• SOURCE TEXT:

By John Teta Luhman*

 

What an incredible experience!  To spend a weekend in New York City attending the first membership meeting of the U.S. Federation of Worker Cooperatives, getting to know people from all around the country and the world while learning about the strength and vibrancy of the worker cooperative movement.  As I reflected on my time at the conference, I kept returning to three questions that I heard again and again from participants.  First, there was the question, are worker coops obliged to be actively a part of a larger social justice movement?  Then there was the question, how do worker coops grow?  And finally the question, if worker coops are so great, why isn’t there more of them?  I would like to address these questions from my own background as a scholar.  I believe, as you will see, the answers to the first two questions logically flow from the answer to the third question.

 

            There are many theories as to why there are not more worker coops in the United States (and the world for that matter).  I will highlight the prominent ones.  Most studies of worker owned cooperatives find coops existing in small niches of professional, craft, or service industries where specialized labor is a premium input.[i]  Specialized labor has the so-called problem of ‘high metering difficulty,’ defined as a high cost of supervising the performance of workers due to the highly artistic, professional, or ambiguous nature of the work.[ii]  This problem arises in a variety of situations such as in law firms, independent truckers, refuse scavengers, high-tech firms, and taxi drivers.  Related to this problem is the theoretical belief that self-management leads to inefficiency and the ineffective control of production.  Basically, since workers are the ultimate decision-makers, a coop will lack the discipline and the competitive drive necessary to ‘exploit’ their own labor.  These theoreticians argue against the viability of worker coops because they believe it will promote shirking, reduce management power, waste resources, and thus decrease productivity.[iii]  More specifically, there are the ‘information cost’[iv] and the ‘transaction cost’[v] models.  Information on the performance of an individual’s work effort is a monitoring cost of any business.  Monitoring becomes less costly if one person with specialized skills takes on this function at each level in a hierarchy (i.e. a manager).  Since worker coops share equally, and all employees participate in decisions, there is necessarily a high cost to monitoring caused by lack of effective information on individual performance.  Transaction costs, on the other hand, arise when workers purposely try to conceal information about their job performance.  This mainly occurs when workers have very specialized skills or

 

when workers gain extensive knowledge in the course of their time in their jobs.  Accordingly, more worker coops do not exist because lenders of capital funds are aware of the concepts described in these two models.  If they believe that coops do not have the ‘proper’ structures for organizational control they will be unsure if the value of their investment will be sufficiently protected.

• DATASET SECTION:

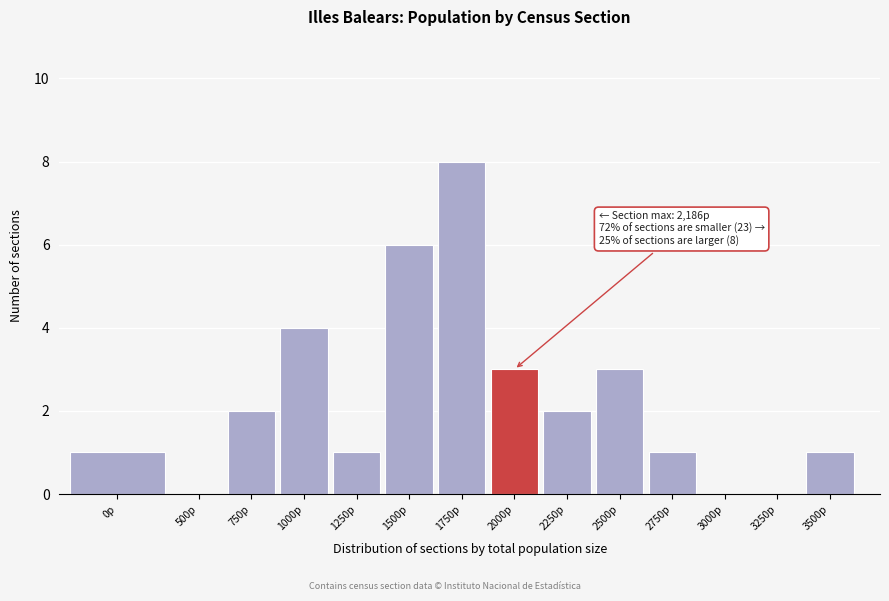

Reading left to right, transcribe all the data shown in this chart.

0p=1	500p=0	750p=2	1000p=4	1250p=1	1500p=6	1750p=8	2000p=3	2250p=2	2500p=3	2750p=1	3000p=0	3250p=0	3500p=1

• WORK TASK 1: Transcribe the passage of the worker cooperative essay starting with "when workers gain" and going on through "be sufficiently protected.".
• WORK TASK 2: Go on with the essay on worker cooperatives from the point where it stops.

• TASK RESULT 1:
when workers gain extensive knowledge in the course of their time in their jobs.  Accordingly, more worker coops do not exist because lenders of capital funds are aware of the concepts described in these two models.  If they believe that coops do not have the ‘proper’ structures for organizational control they will be unsure if the value of their investment will be sufficiently protected.

• TASK RESULT 2:
 

One economist in particular believes that coops are endowed with an essential conflict between long time and newer members.[vi]  Long time members will tend to focus on debt reduction for the firm prior to their retirement.  Newer members will tend to be less concerned with debt reduction.  Rather, they will be looking at capital improvements for future income generation.  In addition, the long timers will want to be rewarded for all the hard entrepreneurial work they did that provided the new member with a job, whereas the new member will insist on an equal pay system.  Also long timers will tend to not support capital investment in projects that extend beyond their tenure with the firm, and so will not look out for the long-term welfare of the firm.[vii]

 

Other economists propose that workers will under invest in their own coop and thereby limit long-term growth.[viii]  There is a high risk of investment in any enterprise that has high transaction costs.  These economists believe that workers are more interested in investing what little they have in enterprises of a low risk nature.  Rather than re-investing profits back into their own firms, worker-owners will most likely take their shares and invest in other opportunities.  Worker coops, therefore, unduly suffer from a shortage of capital.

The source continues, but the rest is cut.